The intermediate table inherits deferred controls from the base tables used to populate it. When you populate an intermediate table, AWS Clean Rooms captures the deferred controls from each base table's analysis rule. It then applies the most restrictive combination to the intermediate table.

The following table describes the deferred controls for intermediate tables.

Deferred control Description
Allowed result receivers Specifies which collaboration members can receive the results of an analysis that references the intermediate table. Inherited as the intersection of all base tables' allowed result receivers.
Disallowed output columns Specifies columns that cannot appear in the output of an analysis. Inherited as the union of all base tables' disallowed output columns.
Allowed additional analyses Specifies whether the results of an analysis can be used as input to additional analyses. Inherited as the most restrictive value from the base tables.
Additional analyses Controls whether the intermediate table can be used in additional analyses beyond the initial analysis. Inherited as the most restrictive value from the base tables.

Intermediate table statuses

The following table describes the status lifecycle for an intermediate table.

Status Description
CREATED The intermediate table resource exists but has no materialized data.
POPULATE_STARTED A populate operation is in progress.
POPULATE_SUCCESS Data has been successfully materialized in the intermediate table.
POPULATE_FAILED The populate operation did not complete successfully.
DISALLOWED_BY_DATA_PROVIDER A data provider has disallowed the intermediate table. The table can no longer be used in analyses until the data provider re-allows it.
BASE_TABLE_REMOVED One or more base tables used to populate the intermediate table have been removed from the collaboration. The intermediate table can no longer be used in analyses.
RETENTION_PERIOD_EXPIRED The intermediate table version has expired based on the configured retention period. All stored data has been cleaned up and the table must be repopulated in order to be used again. The default retention is 30 days.

Budgets with intermediate tables

You can configure access budgets and differential privacy budgets on intermediate tables, the same as configured tables.

Access budgets

AWS Clean Rooms decrements access budgets for the intermediate table and all base tables referenced in the analysis (including transitive dependencies for nested intermediate tables) at the following times:

  • Creation or refresh – Budgets are decremented because the populate operation executes an analysis against base tables.

  • Usage – Budgets are decremented because the intermediate table contains base table data. Every access to that data, even if cached, counts as a use of the base table for privacy tracking.

Differential privacy budgets

AWS Clean Rooms handles differential privacy budgets for intermediate tables as follows:

  • Creation or refresh – If base tables have differential privacy enabled, their differential privacy budgets are decremented. AWS Clean Rooms injects noise at this time. The analysis that populates the intermediate table must follow all restrictions for queries with differential privacy enabled.
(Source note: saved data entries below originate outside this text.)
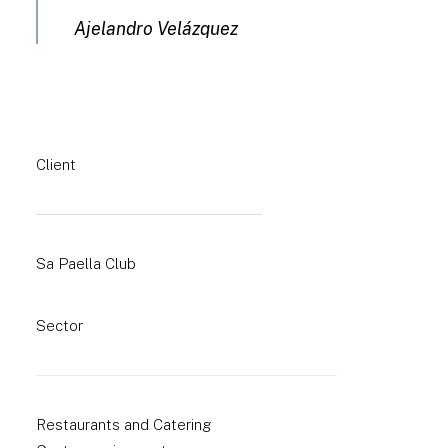
Ajelandro Velázquez
Client
Sa Paella Club
Sector
Restaurants and Catering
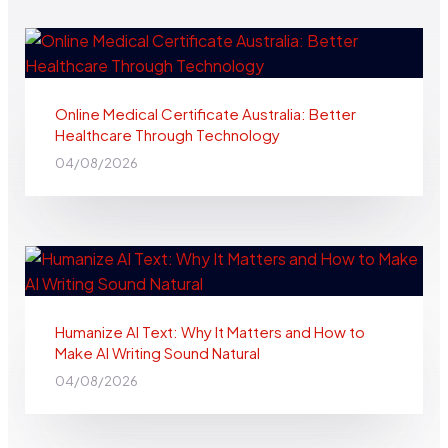
Online Medical Certificate Australia: Better
Healthcare Through Technology
04/08/2026
Humanize AI Text: Why It Matters and How to
Make AI Writing Sound Natural
04/08/2026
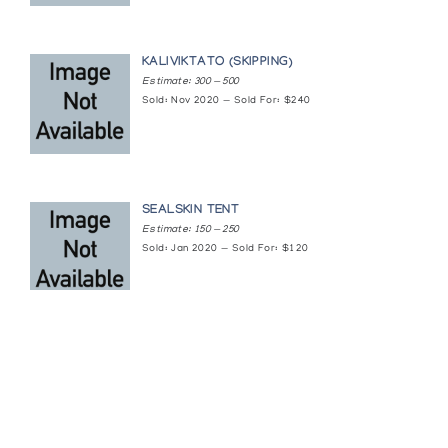
On the Land
KALIVIKTATO (SKIPPING)
The Arctic Circle
Estimate: 300 — 500
Sold: Nov 2020 — Sold For: $240
Original Drawings by Nine Cape Dorset
Women
Gallery of Fine Canadian Crafts
SEALSKIN TENT
Polar Vision: Canadian Eskimo Graphics
Estimate: 150 — 250
Sold: Jan 2020 — Sold For: $120
Jerusalem Artists' House Museum
Return of the Birds
Inuit Gallery of Vancouver
Return to Origins III
The Arctic Circle
Featured Content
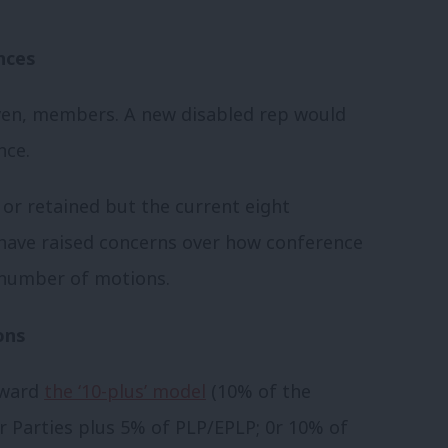
nces
even, members. A new disabled rep would
nce.
 or retained but the current eight
have raised concerns over how conference
e number of motions.
ons
rward
the ‘10-plus’ model
(10% of the
 Parties plus 5% of PLP/EPLP; 0r 10% of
  • Usage – If you configured differential privacy for the intermediate table, the epsilon for the collaboration's single budget owner is decremented. This applies regardless of who owns the intermediate table. If no budget exists, the analysis is rejected.

Note

Differential privacy on intermediate tables treats the data in an intermediate table as a fresh dataset. AWS Clean Rooms injects noise based on the number of users in the intermediate table itself. If you amplify the number of users through a transformation when populating the intermediate table, the effect of that transformation on the original user population will not be tracked.